OPDRACHTEN:
#1 Herhaal woordelijk het deel van de gegeven tekst tussen "In de week van 28" en "bij het project.", beide inbegrepen.
#2 Noem alle datums die in de gegeven tekst voorkomen.

GEGEVEN TEKST:
--- --- ---

Op 18 april 2014 heeft [eiseres] een brief aan Reinbouw gestuurd met daarin onder meer het volgende:
“Vooruitlopend op de officiële opdracht, welke ik na de proefwoning zal maken, bevestig ik hierbij alvast de gemaakte prijsafspraken voor het tegelwerk:
(…)
Q. stucwerk wanden t.p.v. gesloopte tegels incl. materiaal - 30,00 per m2”
2.4.
In de week van 28 april 2014 is [eiseres] gestart met de werkzaamheden bij een modelwoning en vervolgens in de week van 23 juni 2014 met de werkzaamheden bij het project.
2.5.

--- --- ---

VERSTREKTE GEGEVENS:
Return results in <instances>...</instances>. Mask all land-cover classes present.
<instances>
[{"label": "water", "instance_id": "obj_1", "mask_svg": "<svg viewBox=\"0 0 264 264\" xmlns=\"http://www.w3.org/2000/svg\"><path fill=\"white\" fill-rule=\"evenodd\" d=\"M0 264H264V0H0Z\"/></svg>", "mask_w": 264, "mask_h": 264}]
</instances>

--- --- ---

ANTWOORDEN PER OPDRACHT:
#1
In de week van 28 april 2014 is [eiseres] gestart met de werkzaamheden bij een modelwoning en vervolgens in de week van 23 juni 2014 met de werkzaamheden bij het project.

#2
18 april 2014
28 april 2014
23 juni 2014